Throwing caution to the wind, we will use the models to predict the September extent and volume through 2019. The predictions include the mean prediction, the 95% prediction interval, the probability of setting a new record minimum, and the probability of falling below 1 million sq km (extent) or 1 thousand cu km (volume).

Extent

Year | Mean | 95% PI | Record | Less than 1000000 |

2015 | 5.05 | 4.38 - 5.68 | Less than 0.01% | Less than 0.01% |

2016 | 4.79 | 4.05 - 5.50 | 0.2% | Less than 0.01% |

2017 | 4.74 | 4.00 - 5.46 | 0.3% | Less than 0.01% |

2018 | 4.69 | 3.92 - 5.43 | 0.5% | Less than 0.01% |

2019 | 4.64 | 3.84 - 5.40 | 0.7% | Less than 0.01% |

Volume

Year | Mean | 95% PI | Record | Less than 1000 |

2015 | 5.87 | 4.61 - 7.01 | 0.2% | Less than 0.01% |

2016 | 5.24 | 2.80 - 7.49 | 10.4% | 0.04% |

2017 | 4.86 | 2.09 - 7.47 | 21.5% | 0.3% |

2018 | 4.52 | 1.58 - 7.41 | 30.5% | 1.0% |

2019 | 4.20 | 1.05 - 7.30 | 39% | 2.3% |

We should emphasize that these predictions should be viewed with a healthy amount of skepticism. Predictions at the longest time frames are far outside the model bounds, and the volume model has not been demonstrated to be reliable even over shorter time intervals. From a numerical standpoint, the mean values are reasonable, but the prediction intervals for the extent (and associated probabilities of setting a new minimum and falling below 1 million sq km) are suspiciously small.

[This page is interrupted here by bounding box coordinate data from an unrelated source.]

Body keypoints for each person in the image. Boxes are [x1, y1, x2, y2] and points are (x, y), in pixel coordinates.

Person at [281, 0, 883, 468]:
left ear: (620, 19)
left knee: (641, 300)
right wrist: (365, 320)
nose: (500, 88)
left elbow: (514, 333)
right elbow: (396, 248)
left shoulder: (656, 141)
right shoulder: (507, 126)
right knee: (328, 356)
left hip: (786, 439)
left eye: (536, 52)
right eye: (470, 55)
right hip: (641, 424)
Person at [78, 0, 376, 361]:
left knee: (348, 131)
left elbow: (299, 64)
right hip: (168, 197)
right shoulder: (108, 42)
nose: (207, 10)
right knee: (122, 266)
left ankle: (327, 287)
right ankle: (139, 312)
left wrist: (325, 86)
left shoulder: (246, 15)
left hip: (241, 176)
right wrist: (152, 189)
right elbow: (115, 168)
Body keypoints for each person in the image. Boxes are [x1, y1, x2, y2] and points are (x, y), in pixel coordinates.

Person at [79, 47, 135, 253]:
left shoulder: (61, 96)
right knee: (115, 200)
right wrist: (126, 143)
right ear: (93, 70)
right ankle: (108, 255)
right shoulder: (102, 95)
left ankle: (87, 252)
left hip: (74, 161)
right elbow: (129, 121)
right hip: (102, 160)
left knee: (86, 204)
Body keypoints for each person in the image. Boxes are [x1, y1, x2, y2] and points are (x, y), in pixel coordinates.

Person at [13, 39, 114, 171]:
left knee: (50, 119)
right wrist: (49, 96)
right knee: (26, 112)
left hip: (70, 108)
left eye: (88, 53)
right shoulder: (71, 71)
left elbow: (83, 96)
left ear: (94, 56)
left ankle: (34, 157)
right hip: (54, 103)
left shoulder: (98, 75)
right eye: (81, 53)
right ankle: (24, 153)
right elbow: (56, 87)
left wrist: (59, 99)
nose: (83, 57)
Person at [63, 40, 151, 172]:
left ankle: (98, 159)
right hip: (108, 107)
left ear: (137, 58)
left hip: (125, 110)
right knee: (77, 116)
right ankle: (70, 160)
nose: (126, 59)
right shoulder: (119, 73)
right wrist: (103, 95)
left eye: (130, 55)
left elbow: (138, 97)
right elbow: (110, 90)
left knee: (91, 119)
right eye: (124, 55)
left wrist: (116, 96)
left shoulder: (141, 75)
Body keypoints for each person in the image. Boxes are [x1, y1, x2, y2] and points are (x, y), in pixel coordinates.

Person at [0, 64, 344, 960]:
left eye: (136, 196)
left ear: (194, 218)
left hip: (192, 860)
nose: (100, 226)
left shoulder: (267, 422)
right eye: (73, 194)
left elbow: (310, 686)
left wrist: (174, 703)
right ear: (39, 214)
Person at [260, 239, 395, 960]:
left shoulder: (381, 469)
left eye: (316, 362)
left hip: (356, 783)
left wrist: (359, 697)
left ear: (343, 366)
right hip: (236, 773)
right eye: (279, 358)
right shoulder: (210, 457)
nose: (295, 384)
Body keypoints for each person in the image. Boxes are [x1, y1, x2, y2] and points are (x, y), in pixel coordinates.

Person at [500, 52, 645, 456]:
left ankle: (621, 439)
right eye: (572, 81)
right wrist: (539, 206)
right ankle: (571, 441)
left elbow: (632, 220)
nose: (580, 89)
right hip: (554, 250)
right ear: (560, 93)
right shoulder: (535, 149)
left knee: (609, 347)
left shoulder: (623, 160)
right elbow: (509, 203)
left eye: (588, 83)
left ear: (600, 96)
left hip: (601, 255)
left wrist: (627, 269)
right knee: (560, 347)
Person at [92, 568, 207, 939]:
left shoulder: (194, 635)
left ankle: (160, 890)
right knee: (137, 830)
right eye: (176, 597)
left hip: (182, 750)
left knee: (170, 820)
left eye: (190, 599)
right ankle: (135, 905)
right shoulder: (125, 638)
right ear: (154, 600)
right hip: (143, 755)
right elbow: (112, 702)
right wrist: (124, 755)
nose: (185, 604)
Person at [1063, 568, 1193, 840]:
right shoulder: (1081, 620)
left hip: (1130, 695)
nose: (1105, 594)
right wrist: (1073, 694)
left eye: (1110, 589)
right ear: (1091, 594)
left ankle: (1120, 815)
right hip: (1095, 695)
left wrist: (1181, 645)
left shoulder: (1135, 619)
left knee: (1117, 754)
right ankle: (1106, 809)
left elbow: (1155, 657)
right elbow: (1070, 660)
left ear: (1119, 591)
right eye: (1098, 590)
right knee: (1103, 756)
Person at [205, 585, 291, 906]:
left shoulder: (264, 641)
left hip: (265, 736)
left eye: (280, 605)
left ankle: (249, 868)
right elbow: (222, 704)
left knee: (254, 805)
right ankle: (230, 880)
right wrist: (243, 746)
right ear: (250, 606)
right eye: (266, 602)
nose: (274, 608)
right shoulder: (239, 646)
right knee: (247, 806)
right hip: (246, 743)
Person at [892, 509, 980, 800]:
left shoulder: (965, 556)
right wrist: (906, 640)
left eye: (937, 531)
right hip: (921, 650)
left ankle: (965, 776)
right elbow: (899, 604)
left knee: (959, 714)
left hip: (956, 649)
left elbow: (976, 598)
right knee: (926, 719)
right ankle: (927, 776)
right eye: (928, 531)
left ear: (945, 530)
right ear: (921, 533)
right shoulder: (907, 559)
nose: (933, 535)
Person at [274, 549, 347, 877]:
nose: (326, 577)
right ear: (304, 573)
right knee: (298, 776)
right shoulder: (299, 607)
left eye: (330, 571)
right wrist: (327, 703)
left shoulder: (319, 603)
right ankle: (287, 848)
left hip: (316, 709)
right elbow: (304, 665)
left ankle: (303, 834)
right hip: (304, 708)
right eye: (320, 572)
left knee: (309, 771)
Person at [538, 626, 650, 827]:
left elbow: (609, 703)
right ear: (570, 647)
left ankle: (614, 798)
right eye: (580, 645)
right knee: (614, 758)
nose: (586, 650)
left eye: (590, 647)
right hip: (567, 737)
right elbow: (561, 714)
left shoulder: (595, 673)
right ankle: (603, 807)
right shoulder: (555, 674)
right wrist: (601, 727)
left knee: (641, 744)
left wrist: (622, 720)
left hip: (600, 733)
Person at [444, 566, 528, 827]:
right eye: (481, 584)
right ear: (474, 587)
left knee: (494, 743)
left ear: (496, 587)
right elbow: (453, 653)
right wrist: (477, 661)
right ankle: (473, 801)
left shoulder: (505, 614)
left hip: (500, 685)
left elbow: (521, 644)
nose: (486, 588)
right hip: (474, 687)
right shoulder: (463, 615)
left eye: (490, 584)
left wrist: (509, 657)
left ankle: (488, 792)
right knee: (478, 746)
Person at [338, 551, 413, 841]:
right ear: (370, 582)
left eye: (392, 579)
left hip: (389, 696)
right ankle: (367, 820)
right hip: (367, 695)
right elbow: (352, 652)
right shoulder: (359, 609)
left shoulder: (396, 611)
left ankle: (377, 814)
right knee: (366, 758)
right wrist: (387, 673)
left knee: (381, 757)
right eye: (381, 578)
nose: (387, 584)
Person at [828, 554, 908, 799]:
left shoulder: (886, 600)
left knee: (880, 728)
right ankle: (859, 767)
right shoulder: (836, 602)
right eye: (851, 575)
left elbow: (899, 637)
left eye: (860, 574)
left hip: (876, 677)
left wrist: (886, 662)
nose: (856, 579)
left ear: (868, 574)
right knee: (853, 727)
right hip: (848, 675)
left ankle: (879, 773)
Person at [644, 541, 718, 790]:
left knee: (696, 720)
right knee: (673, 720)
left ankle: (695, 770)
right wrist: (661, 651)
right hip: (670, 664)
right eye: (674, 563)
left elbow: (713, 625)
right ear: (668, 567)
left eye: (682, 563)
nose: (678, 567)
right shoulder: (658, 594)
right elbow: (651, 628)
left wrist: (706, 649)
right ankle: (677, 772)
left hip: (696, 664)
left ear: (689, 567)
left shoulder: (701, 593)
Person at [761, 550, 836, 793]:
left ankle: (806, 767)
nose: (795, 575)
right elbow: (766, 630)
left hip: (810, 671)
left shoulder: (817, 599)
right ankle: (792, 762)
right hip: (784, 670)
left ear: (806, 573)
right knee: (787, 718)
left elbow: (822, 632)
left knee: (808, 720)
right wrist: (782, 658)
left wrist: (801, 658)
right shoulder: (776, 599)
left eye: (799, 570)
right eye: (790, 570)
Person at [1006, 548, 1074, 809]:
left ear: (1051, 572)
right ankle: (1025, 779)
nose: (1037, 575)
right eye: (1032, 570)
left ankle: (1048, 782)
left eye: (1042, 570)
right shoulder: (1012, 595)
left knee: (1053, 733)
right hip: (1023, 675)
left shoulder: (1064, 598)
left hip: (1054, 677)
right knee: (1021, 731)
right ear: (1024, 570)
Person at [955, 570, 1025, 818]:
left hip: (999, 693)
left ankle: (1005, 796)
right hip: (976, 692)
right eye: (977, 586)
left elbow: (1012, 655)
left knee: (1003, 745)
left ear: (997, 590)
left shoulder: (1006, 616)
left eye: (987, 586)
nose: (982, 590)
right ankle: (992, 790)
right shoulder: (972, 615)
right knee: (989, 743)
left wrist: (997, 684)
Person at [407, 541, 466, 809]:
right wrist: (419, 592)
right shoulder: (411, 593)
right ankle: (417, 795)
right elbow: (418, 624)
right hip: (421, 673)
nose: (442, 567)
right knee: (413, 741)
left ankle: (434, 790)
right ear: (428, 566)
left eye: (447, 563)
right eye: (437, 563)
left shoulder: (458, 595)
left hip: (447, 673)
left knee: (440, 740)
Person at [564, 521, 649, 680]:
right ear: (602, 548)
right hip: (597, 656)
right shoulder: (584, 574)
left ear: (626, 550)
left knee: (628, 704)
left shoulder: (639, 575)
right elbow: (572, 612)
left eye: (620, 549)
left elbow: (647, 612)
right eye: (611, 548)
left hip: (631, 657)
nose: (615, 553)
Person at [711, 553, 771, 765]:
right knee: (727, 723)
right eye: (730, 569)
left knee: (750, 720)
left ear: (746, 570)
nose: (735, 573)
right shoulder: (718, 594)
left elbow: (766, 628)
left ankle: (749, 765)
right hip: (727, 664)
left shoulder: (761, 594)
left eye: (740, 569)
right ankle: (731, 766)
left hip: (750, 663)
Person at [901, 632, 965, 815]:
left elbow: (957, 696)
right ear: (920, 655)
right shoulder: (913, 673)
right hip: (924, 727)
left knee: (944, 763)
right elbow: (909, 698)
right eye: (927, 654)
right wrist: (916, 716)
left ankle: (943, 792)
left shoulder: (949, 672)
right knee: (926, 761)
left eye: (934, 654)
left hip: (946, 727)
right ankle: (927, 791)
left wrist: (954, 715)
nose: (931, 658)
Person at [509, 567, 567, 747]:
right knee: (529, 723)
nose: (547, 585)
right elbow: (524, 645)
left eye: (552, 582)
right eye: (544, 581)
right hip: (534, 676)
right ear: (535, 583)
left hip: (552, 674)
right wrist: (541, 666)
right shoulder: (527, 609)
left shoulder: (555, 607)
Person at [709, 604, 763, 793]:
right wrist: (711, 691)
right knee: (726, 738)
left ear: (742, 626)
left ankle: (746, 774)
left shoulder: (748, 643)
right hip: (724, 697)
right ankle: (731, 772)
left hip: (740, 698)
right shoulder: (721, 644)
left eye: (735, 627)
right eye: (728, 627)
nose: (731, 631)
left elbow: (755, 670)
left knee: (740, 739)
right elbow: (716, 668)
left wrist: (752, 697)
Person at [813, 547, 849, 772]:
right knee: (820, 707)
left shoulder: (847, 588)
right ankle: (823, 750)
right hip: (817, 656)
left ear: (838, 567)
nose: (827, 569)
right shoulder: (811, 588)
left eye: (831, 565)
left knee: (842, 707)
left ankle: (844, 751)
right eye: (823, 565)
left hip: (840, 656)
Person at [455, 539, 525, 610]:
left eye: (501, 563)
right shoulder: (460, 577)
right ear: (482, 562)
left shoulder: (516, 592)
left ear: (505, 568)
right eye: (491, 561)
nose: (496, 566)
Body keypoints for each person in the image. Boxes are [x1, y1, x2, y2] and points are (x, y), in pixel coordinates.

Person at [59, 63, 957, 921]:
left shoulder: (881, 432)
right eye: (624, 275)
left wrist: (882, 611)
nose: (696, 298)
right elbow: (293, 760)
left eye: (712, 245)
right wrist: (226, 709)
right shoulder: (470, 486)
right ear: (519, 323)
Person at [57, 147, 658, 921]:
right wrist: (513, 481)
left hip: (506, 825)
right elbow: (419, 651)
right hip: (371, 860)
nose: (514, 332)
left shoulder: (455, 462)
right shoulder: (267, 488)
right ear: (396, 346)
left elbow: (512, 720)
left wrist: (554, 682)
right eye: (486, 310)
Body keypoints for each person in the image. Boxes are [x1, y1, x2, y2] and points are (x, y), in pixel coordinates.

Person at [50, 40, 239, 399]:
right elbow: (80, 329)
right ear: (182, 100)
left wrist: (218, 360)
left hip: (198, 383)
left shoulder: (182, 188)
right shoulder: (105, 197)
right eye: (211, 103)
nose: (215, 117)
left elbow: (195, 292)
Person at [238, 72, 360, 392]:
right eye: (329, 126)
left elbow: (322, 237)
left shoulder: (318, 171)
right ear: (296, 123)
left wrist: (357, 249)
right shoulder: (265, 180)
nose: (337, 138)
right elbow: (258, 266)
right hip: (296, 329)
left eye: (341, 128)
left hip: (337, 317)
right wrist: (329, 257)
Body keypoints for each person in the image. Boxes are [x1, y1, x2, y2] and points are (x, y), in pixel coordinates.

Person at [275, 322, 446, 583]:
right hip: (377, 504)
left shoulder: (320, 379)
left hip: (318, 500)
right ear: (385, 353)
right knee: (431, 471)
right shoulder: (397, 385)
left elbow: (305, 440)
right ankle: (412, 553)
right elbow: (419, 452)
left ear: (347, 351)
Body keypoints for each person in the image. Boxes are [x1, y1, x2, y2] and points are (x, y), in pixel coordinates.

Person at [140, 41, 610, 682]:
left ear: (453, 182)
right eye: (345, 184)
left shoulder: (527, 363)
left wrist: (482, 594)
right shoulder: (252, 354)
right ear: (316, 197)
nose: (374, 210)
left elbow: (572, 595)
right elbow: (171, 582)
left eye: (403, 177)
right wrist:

On the other hand, quick observation of the historical extent data for September shows that a linear trend with annual slope of -53000 sq km and a prediction interval of plus or minus 1 million sq km captures nearly all of the observed data. (Notable exceptions include 2007 and 2012, but 2013 and 2014 are just below the trend.) On that basis, the above predictions may not be unreasonable.

Future Work

As discussed above, the current model for the NSIDC extent shows a correlation in the residuals at an interval of 11 months. The model can potentially be modified to account for this.

The model for the PIOMAS volume fails to have residuals with constant variance. Exploring other time series models (for example, in the ARCH family) which can represent changing variance will likely improve the prediction accuracy of the model, even if just by generating more realistic prediction intervals.

The models are deliberately designed to be simple, with minimal data input. Incorporating more data into the models could improve performance. Possibilities include daily data, regional breakdowns, and data from other sources. As a possible starting point, perhaps the data could be considered as a joint time series of both extent and volume.